Binki, finally someone that's honest. I know this forum is design to help people, but you have to be realistic in your advice. Running a DTG in a home environment is just a bad idea. Those printers have to be running everyday or you'll be running into all kinds of errors. And are you really going to want to print samples shirts on days you don't have orders and you are at home tired? That's something to think about. If you just starting off and you are operating out of a home, I recommend a wide format inkjet or laser printer, a heat press and vinyl cutter. Go with Coreldraw, it's easier to learn and you grow from there. DTG is meant for establish or high traffic area printers.


----------



## SmilinMike (Sep 24, 2012)

They both come with A heat press, and are a Epson modified printer. What is the way your talking about?
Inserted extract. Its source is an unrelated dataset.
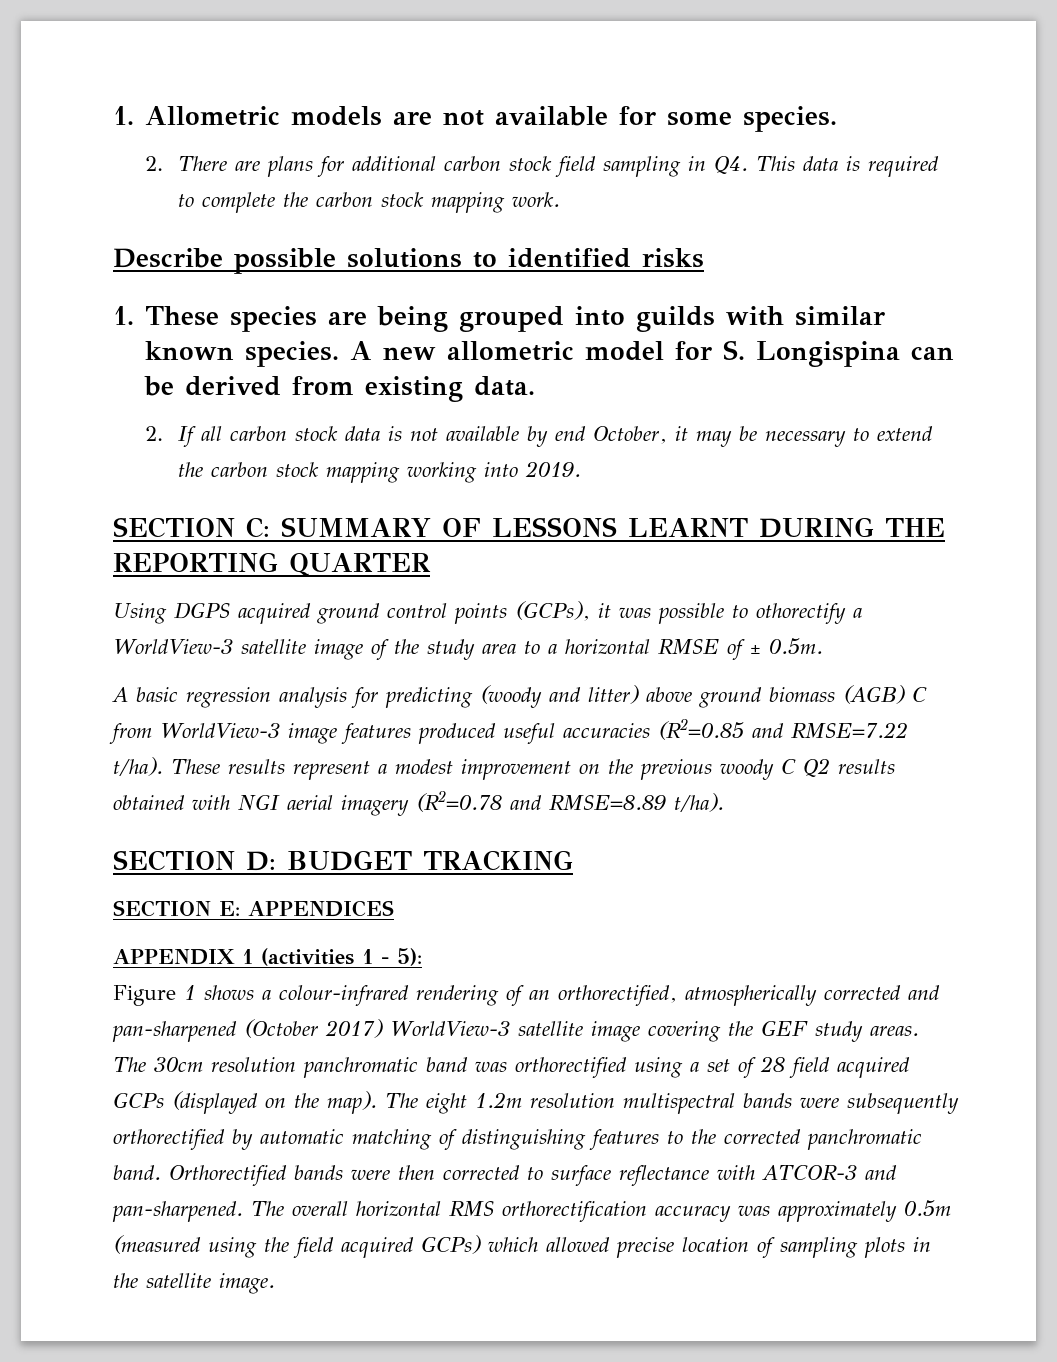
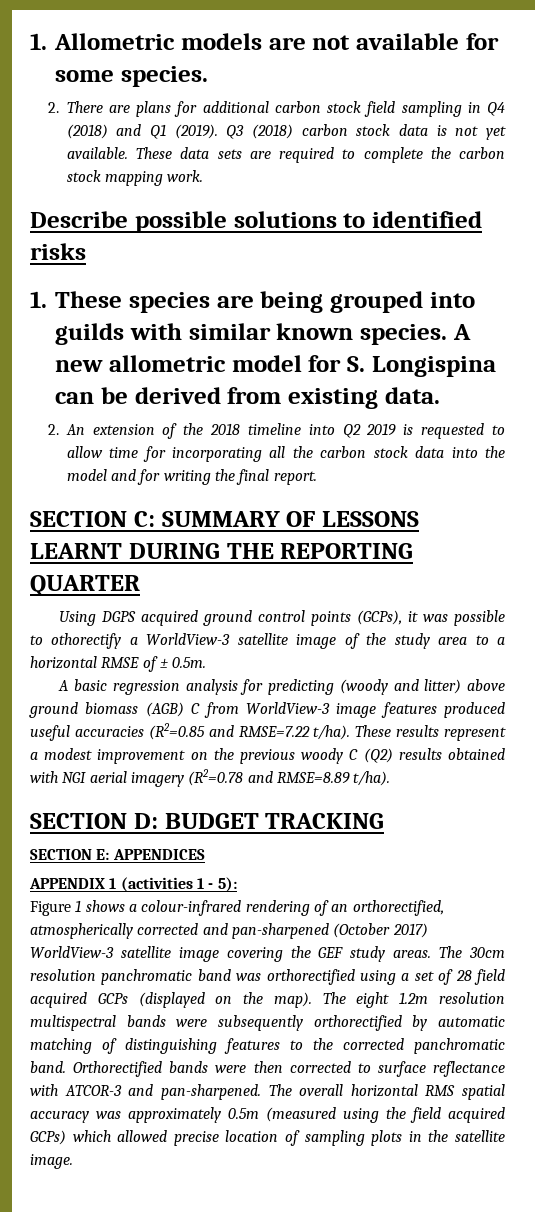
[713,156,860,175] Q4. This data is -> [486,102,505,116] [66,124,506,140] [66,147,271,159] Q4 (2018) and Q1 (2019). Q3 (2018) carbon stock data is not yet available. These data sets are
[177,426,933,447] [177,461,581,483] If all carbon stock data is not available by end October, it may be necessary to extend the carbon stock mapping working into 2019. -> [65,423,505,439] [66,446,505,462] [66,469,317,485] An extension of the 2018 timeline into Q2 2019 is requested to allow time for incorporating all the carbon stock data into the model and for writing the final report.
[803,758,830,778] Q2 -> [363,748,393,763] (Q2)
[502,1201,647,1222] orthorectification -> [462,1084,505,1100] spatial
It sounds just like a DTG. If you could explain the process I might understand better. As far as programs I was going with Corel x6, and Essentials since it is was cheaper than the full photo shop. I'm very creative and have worked Ina Screen shop about 15yrs ago.I cut film and folded shirts pulled a couple runs. When I say at Home I was going to start in Living Room with Anajet like there testimonials. But for the price I could get a NeoFlex for alittle bit more and be able to add on. Any start up advice is Good


----------



## LOSONE (Sep 29, 2012)

I have been reading this thread, since I am also trying to start up my own brand. I am confused on outsourcing production, buying equipment to produce in-house, what kind of products to buy, heat transfer or screen printing?

What is DTG?

Thanks 
LOS


----------



## SmilinMike (Sep 24, 2012)

Well, DTG is Direct to Garmet. So with an Epson based printer it prints directly onto the fabric then heat pressed to cure. Now most use a water based ink so ure basically dying the shirt rather than putting plastic on it. Now what I like is it's ECO friendly and the Knks from what I've been told are safe for kids. I've learned alot off this forum, but you can also get very confused so research, research, and watch out for Snake-oil salesmen I still haven't purchased any printers I'm still waiting for my Funds but now I have more knowledge and just need to go to see them in action


----------